J.T. Tran, who goes by the PUA handle Asian Playboy, is something of a specialist. He's spoken at Yale, Harvard, the University of Chicago and elsewhere about how Asian-American men can attract beautiful women -- particularly white women [source: O'Connor]. Beyond motivational speaking appearances, Asian Playboy also organizes seduction "boot camps" for men, delivering the nuts and bolts of pickup artistry in a weekend, in contrast to Neil Strauss' two-year PUA pilgrimage for "The Game." Learning from the master isn't cheap, though. Asian Playboy's tuition costs $1,450 [source: Yang].
Tran isn't the only self-proclaimed ladies' man cashing in on his skills. Master PUAs often host workshops and boot camps, in addition to motivational speaking at conferences and events; some also serve as private dating coaches. Certainly, the heart of the seduction community remains in online forums and members-only sites, but a cottage industry has also emerged for men who desire real-world, hands-on training in pickup artistry. For instance, Jeremy Bonney -- who goes by Soul -- rakes in $1,500 a head for his eight-hour seminars [source: Harrell]. The entrance fee to the Love Systems Superconference, which promises to trot out a laundry list of PUA masters for a two-day seduction extravaganza, runs $3,997 [source: PUA-Conference.com].
For all of the time and money that some men invest into becoming a genuine PUA, is it worth it? Anecdotally, all the related handbooks, message boards and first-person accounts maintain that, yes, the system works. They started out as the average frustrated chump (AFC) and, like Strauss and Mystery, evolved into more confident, domineering Casanovas. Although no empirical studies can verify purported success rates, a recent academic survey indicates that some women are attracted to the PUAs' typically sexism-fueled pursuit. The communications researchers from the University of Kansas found that women who demonstrated sexist attitudes toward other women were more receptive to PUA-style aggressive pursuit [source: ScienceDaily].

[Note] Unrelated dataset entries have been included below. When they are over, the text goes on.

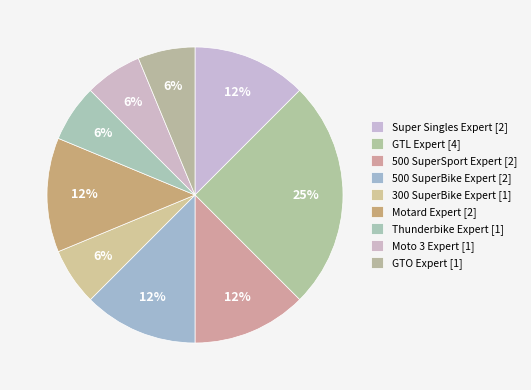

Count the number of slices in the pie.

9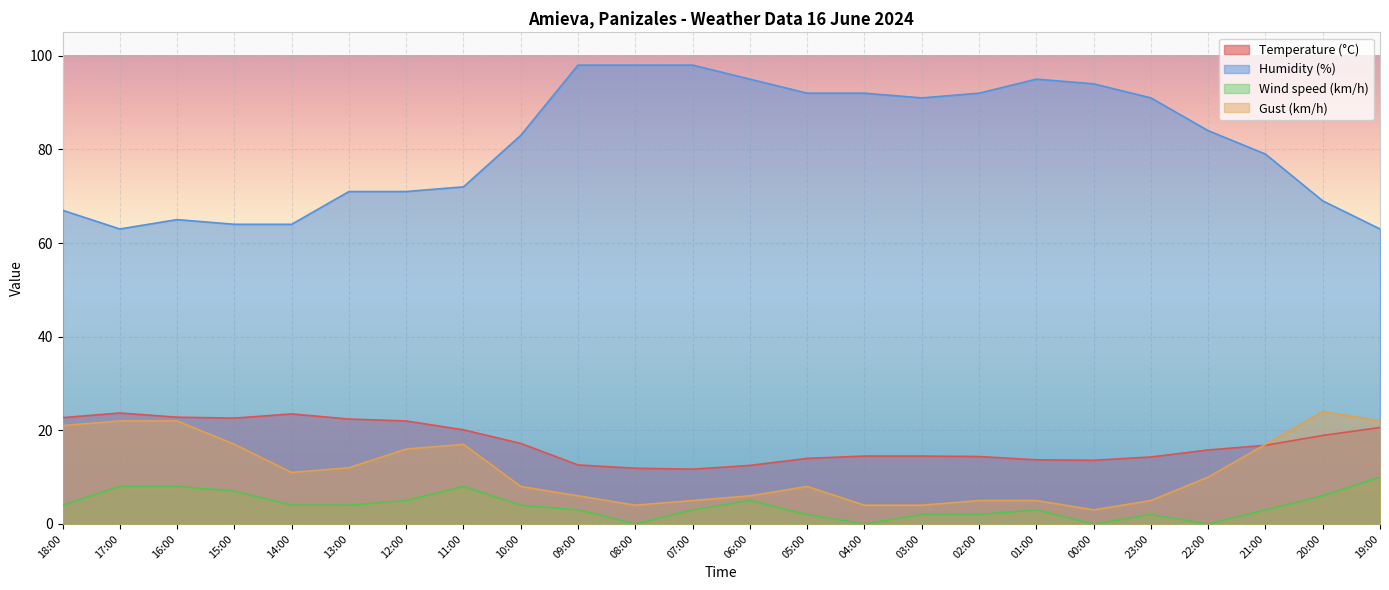

How many Wind speed (km/h) values are between 2 and 6?

15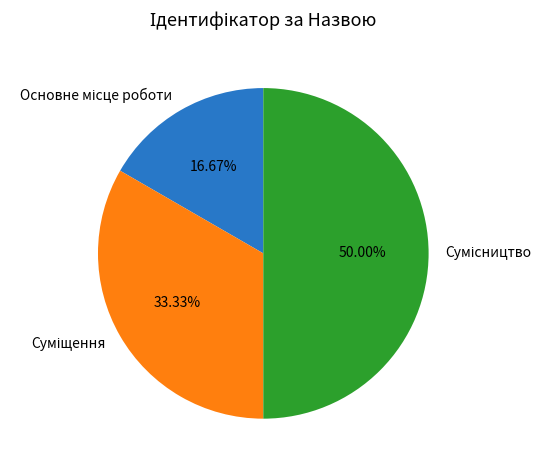

To the nearest percent, what is the average slice percentage?

33%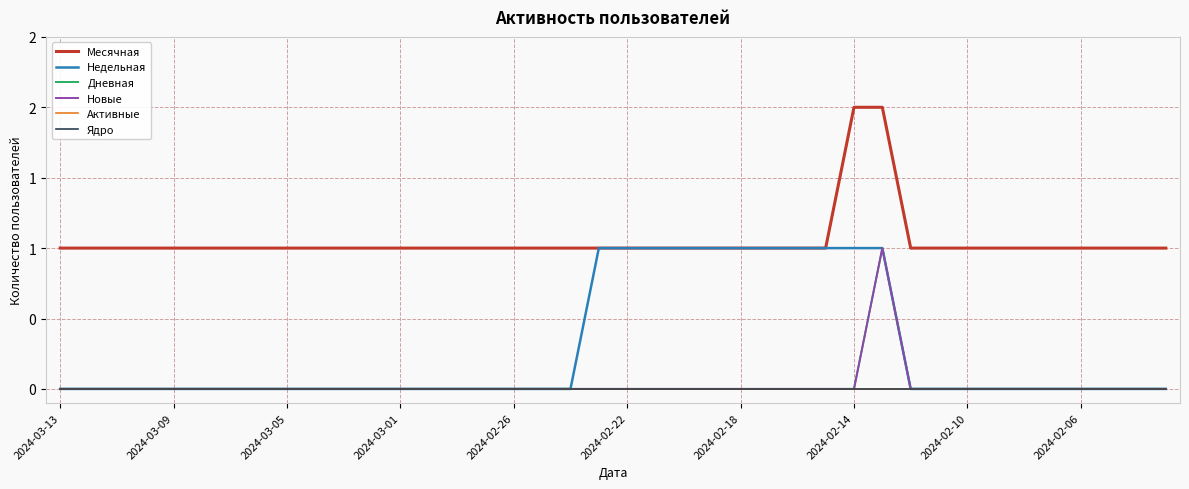

Does the chart have visible grid lines?

Yes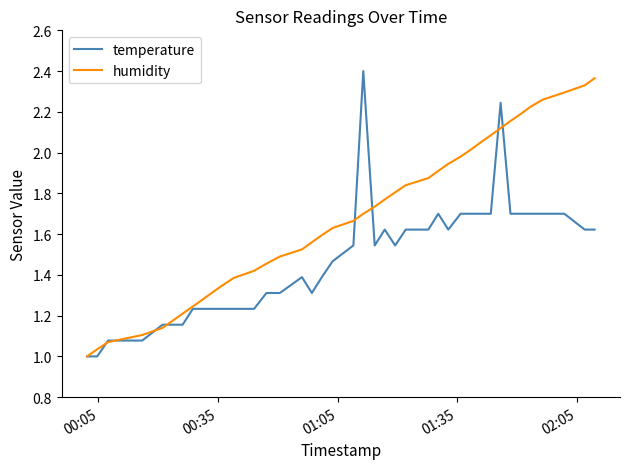

List the series in order of their overall mean, highest first.

humidity, temperature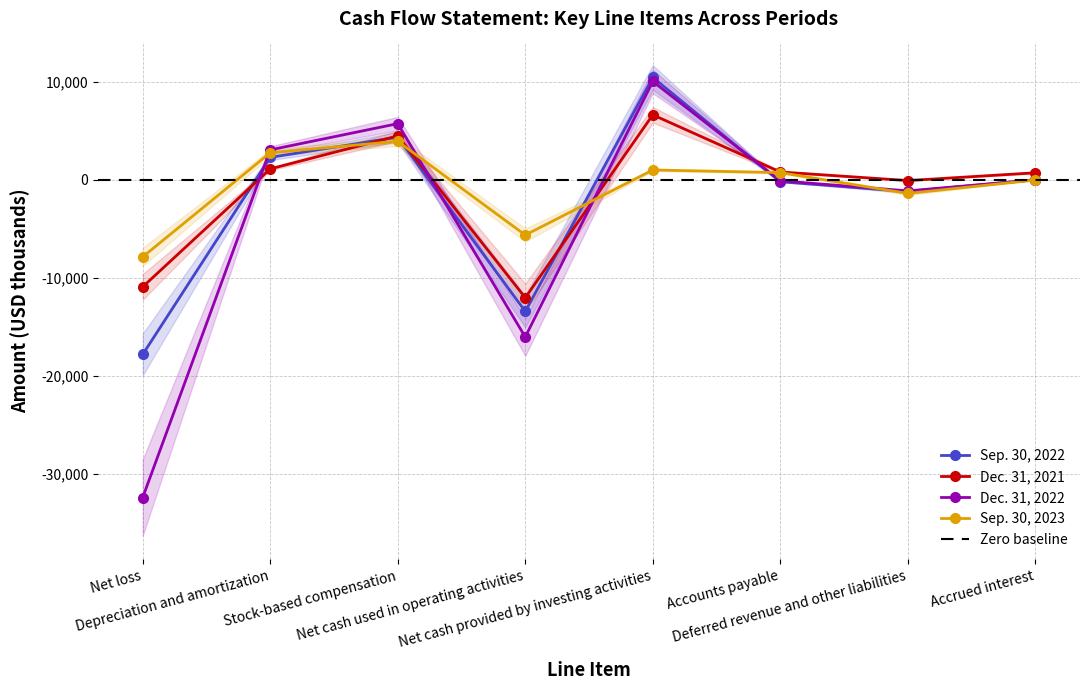

Reading left to right, transcribe all the data shown in this chart.

Sep. 30, 2022: Net loss=-17805	Depreciation and amortization=2289	Stock-based compensation=4357	Net cash used in operating activities=-13419	Net cash provided by investing activities=10439	Accounts payable=-193	Deferred revenue and other liabilities=-1192	Accrued interest=4
Dec. 31, 2021: Net loss=-10911	Depreciation and amortization=1116	Stock-based compensation=4484	Net cash used in operating activities=-12016	Net cash provided by investing activities=6628	Accounts payable=804	Deferred revenue and other liabilities=-72	Accrued interest=721
Dec. 31, 2022: Net loss=-32398	Depreciation and amortization=3057	Stock-based compensation=5730	Net cash used in operating activities=-16020	Net cash provided by investing activities=10037	Accounts payable=-94	Deferred revenue and other liabilities=-1128	Accrued interest=9
Sep. 30, 2023: Net loss=-7857	Depreciation and amortization=2764	Stock-based compensation=3933	Net cash used in operating activities=-5627	Net cash provided by investing activities=1007	Accounts payable=739	Deferred revenue and other liabilities=-1386	Accrued interest=-17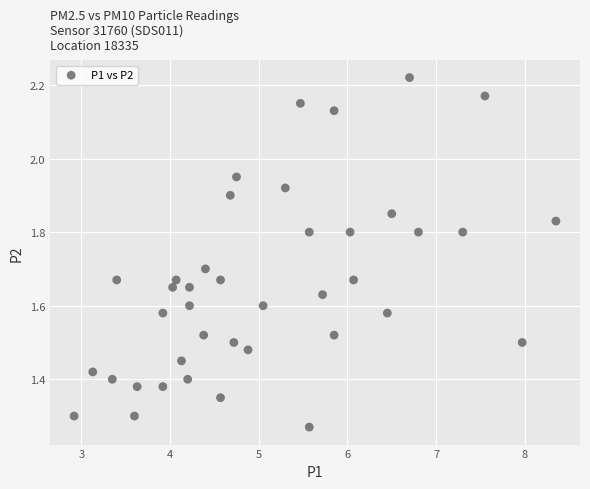

What is the range of X values (max minus min)?

5.4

Pop culture has also given PUAs a negative reputation. Reality shows and other publicity have emphasized the quirkier aspects of the seduction community -- loud wardrobes, nicknames and PUA lingo -- as well as its latent misogyny. Informing a woman that he's a PUA might earn a man instant rejection rather than an IOI, indication of interest. Opining about PUAs in the Washington Post in 2010, Ezra Klein also observed that online dating may have rendered pickup artistry obsolete [source: Klein]. Who needs to study up on how to walk up to women at a club when you can message one online? At the same time, Klein might not have realized that plenty of PUA message boards are buzzing with how to "sarge" in cyberspace. After all, the object of "The Game" is to never come down with a case of "oneitis"; the only way for Sisyphean PUAs to win is to keep on playing.